Extracted data entries:
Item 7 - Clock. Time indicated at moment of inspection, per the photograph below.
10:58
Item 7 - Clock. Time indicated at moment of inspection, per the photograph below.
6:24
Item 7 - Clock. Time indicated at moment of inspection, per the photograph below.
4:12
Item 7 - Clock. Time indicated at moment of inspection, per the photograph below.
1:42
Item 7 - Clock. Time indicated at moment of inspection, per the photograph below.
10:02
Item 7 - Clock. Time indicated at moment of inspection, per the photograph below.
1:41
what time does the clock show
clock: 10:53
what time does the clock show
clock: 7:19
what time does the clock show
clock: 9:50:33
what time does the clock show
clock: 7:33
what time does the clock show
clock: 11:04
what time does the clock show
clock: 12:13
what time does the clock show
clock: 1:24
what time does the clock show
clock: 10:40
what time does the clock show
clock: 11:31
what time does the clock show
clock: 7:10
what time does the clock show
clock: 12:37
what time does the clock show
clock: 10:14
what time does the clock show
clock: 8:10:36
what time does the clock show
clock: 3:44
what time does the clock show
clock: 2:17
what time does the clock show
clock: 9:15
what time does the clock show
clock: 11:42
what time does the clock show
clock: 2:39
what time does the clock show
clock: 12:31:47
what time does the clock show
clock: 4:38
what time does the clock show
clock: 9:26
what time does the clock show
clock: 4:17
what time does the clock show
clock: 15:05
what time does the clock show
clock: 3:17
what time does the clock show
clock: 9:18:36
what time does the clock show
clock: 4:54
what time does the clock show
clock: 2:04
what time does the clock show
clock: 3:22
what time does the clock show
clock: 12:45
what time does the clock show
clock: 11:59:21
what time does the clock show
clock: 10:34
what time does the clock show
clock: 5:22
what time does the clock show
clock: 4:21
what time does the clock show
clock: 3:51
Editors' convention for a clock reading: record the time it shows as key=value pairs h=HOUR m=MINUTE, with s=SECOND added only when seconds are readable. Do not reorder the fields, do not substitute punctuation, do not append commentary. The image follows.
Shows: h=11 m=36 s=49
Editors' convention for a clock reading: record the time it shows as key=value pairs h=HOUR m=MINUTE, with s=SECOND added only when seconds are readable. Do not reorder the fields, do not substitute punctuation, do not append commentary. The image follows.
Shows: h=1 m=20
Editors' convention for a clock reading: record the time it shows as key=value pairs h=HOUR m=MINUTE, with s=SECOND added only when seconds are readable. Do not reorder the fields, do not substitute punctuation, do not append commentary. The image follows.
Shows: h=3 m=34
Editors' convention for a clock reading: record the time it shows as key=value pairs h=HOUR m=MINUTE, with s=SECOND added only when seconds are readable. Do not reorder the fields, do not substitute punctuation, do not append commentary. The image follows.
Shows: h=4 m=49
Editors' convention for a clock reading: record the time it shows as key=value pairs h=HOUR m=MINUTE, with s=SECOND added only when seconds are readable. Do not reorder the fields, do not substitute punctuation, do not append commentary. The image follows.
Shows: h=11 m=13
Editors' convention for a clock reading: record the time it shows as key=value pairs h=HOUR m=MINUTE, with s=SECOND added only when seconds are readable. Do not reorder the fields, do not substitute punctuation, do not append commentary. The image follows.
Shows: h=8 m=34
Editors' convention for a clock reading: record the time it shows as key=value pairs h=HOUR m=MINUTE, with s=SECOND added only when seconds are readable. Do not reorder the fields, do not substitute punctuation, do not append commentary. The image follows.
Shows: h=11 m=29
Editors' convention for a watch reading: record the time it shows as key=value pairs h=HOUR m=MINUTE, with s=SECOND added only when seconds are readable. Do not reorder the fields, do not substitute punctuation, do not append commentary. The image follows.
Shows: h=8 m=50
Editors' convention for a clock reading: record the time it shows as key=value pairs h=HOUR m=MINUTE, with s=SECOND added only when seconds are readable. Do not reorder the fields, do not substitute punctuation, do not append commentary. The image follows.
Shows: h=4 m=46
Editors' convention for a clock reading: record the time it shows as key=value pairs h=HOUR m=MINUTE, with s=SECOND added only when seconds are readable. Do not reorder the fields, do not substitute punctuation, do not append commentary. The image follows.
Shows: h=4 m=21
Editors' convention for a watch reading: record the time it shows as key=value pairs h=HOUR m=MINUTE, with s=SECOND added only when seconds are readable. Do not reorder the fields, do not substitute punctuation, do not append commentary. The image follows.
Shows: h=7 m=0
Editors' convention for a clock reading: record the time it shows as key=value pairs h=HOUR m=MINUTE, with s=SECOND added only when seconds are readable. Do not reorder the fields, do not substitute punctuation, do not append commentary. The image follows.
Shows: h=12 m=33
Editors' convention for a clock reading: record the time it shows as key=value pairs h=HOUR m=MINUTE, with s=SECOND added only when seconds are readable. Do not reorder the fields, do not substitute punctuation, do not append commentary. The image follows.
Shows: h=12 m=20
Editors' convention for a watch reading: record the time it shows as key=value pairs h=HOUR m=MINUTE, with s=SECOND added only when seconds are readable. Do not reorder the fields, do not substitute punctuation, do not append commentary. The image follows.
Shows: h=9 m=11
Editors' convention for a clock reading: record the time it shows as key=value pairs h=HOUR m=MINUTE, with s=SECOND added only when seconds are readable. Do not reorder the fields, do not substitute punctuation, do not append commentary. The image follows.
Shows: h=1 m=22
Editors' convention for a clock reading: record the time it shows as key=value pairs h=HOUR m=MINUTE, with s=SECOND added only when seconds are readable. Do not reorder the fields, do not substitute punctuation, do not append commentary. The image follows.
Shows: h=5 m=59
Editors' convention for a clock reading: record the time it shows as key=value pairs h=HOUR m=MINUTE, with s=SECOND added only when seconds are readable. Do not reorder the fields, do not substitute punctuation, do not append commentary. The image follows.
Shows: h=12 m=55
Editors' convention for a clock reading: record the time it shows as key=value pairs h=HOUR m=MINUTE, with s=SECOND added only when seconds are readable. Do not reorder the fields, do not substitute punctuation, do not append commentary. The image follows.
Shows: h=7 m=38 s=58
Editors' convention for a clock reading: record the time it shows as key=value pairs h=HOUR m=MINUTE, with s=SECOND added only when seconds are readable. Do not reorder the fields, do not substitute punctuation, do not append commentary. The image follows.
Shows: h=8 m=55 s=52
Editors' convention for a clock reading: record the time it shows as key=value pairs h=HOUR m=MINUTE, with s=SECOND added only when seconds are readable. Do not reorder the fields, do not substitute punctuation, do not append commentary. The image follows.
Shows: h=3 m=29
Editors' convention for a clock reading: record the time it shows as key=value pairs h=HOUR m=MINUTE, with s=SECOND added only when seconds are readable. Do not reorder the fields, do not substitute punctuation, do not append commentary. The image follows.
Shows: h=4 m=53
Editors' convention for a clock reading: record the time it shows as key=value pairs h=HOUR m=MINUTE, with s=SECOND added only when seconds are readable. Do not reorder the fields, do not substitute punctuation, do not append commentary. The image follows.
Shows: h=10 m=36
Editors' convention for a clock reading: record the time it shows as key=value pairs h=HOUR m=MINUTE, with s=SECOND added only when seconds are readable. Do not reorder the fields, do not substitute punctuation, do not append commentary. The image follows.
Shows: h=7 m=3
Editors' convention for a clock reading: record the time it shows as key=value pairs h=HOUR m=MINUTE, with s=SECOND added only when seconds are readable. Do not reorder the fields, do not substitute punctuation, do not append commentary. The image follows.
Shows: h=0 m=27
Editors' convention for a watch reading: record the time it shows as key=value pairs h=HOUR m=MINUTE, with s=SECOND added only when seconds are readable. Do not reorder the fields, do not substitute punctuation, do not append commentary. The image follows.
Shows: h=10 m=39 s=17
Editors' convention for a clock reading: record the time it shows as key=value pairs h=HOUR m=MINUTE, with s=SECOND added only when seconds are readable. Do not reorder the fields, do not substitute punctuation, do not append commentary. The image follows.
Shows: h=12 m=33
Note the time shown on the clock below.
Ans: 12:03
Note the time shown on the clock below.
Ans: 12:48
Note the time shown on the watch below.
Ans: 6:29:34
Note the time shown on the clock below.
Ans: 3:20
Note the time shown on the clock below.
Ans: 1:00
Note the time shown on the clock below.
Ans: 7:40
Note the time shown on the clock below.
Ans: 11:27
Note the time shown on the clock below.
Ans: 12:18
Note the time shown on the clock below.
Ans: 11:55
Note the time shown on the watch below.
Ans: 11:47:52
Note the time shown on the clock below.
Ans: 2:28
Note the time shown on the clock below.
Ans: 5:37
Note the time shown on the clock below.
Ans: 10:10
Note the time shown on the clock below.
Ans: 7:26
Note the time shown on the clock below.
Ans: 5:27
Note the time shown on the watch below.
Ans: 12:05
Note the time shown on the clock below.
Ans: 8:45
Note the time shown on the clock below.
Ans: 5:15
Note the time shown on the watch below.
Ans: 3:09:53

#### Task directions:
Edit the records from their beginning through the line that contains "Shows: h=11 m=36 s=49", changing "inspection" to "examination" wherever it occurs and leaving everything else as it is.

#### Exercise response:
Item 7 - Clock. Time indicated at moment of examination, per the photograph below.
10:58
Item 7 - Clock. Time indicated at moment of examination, per the photograph below.
6:24
Item 7 - Clock. Time indicated at moment of examination, per the photograph below.
4:12
Item 7 - Clock. Time indicated at moment of examination, per the photograph below.
1:42
Item 7 - Clock. Time indicated at moment of examination, per the photograph below.
10:02
Item 7 - Clock. Time indicated at moment of examination, per the photograph below.
1:41
what time does the clock show
clock: 10:53
what time does the clock show
clock: 7:19
what time does the clock show
clock: 9:50:33
what time does the clock show
clock: 7:33
what time does the clock show
clock: 11:04
what time does the clock show
clock: 12:13
what time does the clock show
clock: 1:24
what time does the clock show
clock: 10:40
what time does the clock show
clock: 11:31
what time does the clock show
clock: 7:10
what time does the clock show
clock: 12:37
what time does the clock show
clock: 10:14
what time does the clock show
clock: 8:10:36
what time does the clock show
clock: 3:44
what time does the clock show
clock: 2:17
what time does the clock show
clock: 9:15
what time does the clock show
clock: 11:42
what time does the clock show
clock: 2:39
what time does the clock show
clock: 12:31:47
what time does the clock show
clock: 4:38
what time does the clock show
clock: 9:26
what time does the clock show
clock: 4:17
what time does the clock show
clock: 15:05
what time does the clock show
clock: 3:17
what time does the clock show
clock: 9:18:36
what time does the clock show
clock: 4:54
what time does the clock show
clock: 2:04
what time does the clock show
clock: 3:22
what time does the clock show
clock: 12:45
what time does the clock show
clock: 11:59:21
what time does the clock show
clock: 10:34
what time does the clock show
clock: 5:22
what time does the clock show
clock: 4:21
what time does the clock show
clock: 3:51
Editors' convention for a clock reading: record the time it shows as key=value pairs h=HOUR m=MINUTE, with s=SECOND added only when seconds are readable. Do not reorder the fields, do not substitute punctuation, do not append commentary. The image follows.
Shows: h=11 m=36 s=49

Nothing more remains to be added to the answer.